» Written request: In the material below, take the lines starting at the one that contains "family: Mycetophilidae" and ending at the one that contains "family: Cecidomyiidae", and rewrite them with "phylum" changed to "division" and nothing else altered. Leave the pictures out.

Dataset rows
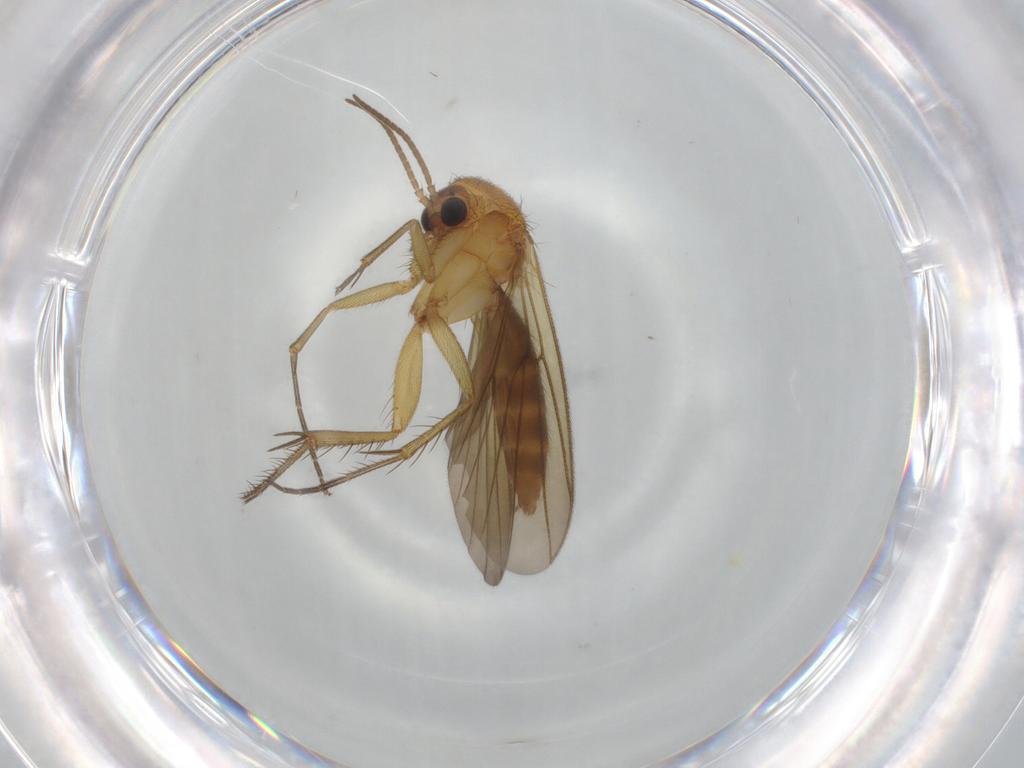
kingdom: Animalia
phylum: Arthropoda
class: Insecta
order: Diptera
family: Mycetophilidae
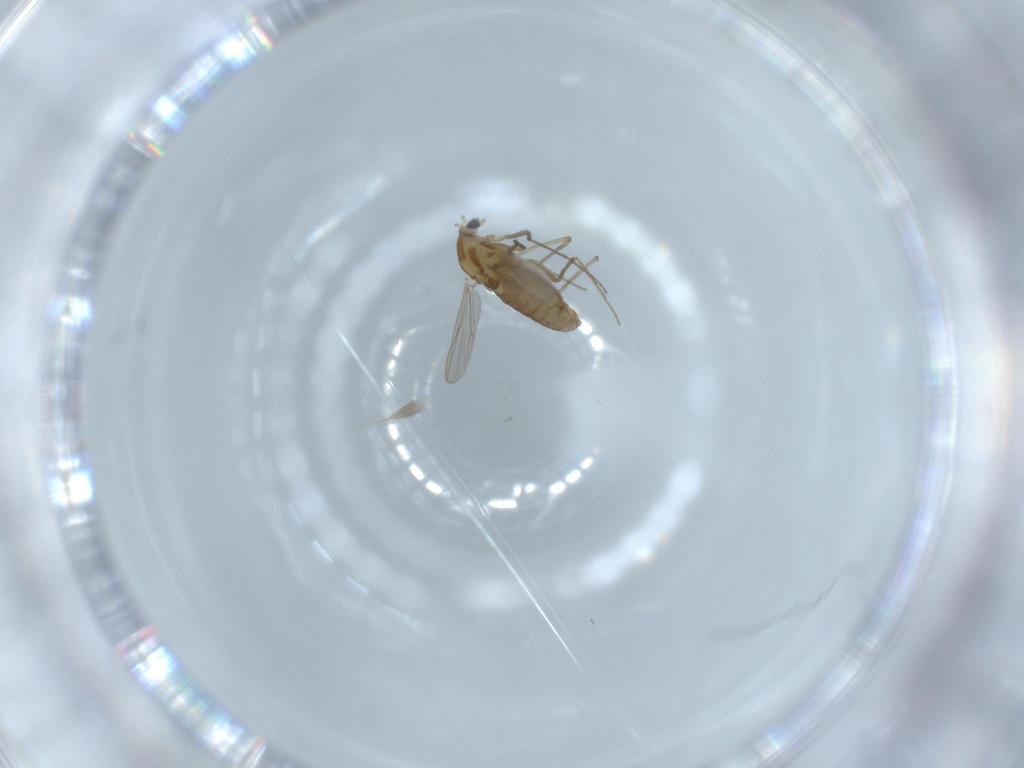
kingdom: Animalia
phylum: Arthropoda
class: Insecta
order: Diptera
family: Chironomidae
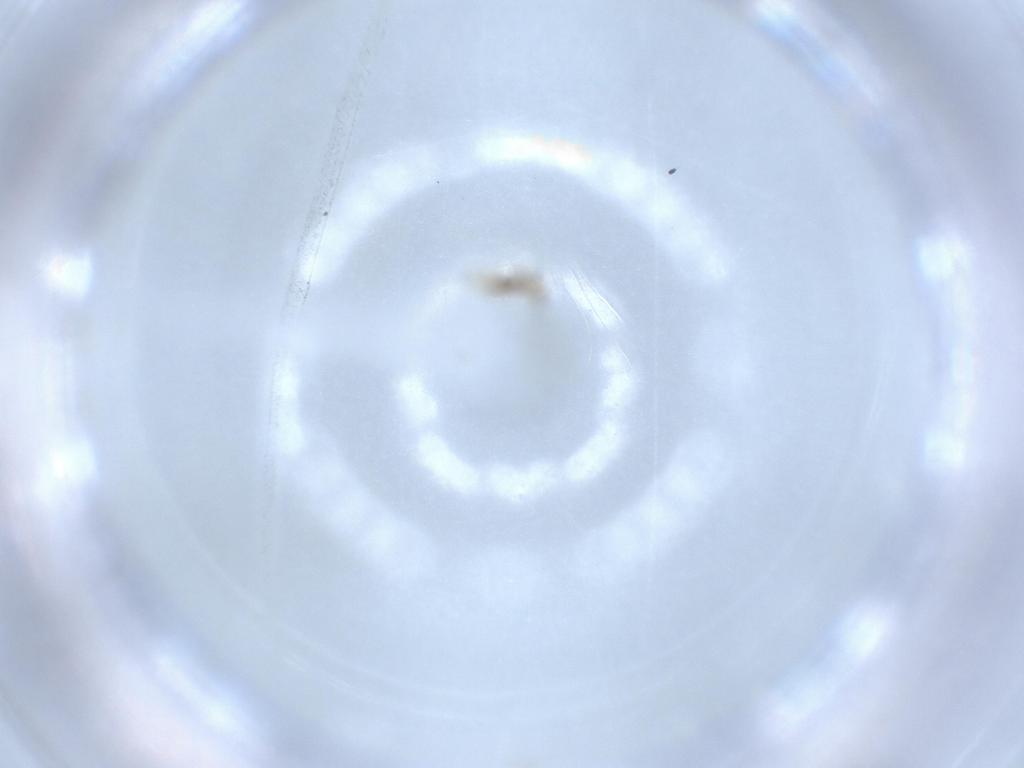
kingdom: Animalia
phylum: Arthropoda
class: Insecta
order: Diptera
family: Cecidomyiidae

* * *

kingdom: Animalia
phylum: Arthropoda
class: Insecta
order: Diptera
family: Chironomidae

» Full answer:
family: Mycetophilidae
kingdom: Animalia
division: Arthropoda
class: Insecta
order: Diptera
family: Chironomidae
kingdom: Animalia
division: Arthropoda
class: Insecta
order: Diptera
family: Cecidomyiidae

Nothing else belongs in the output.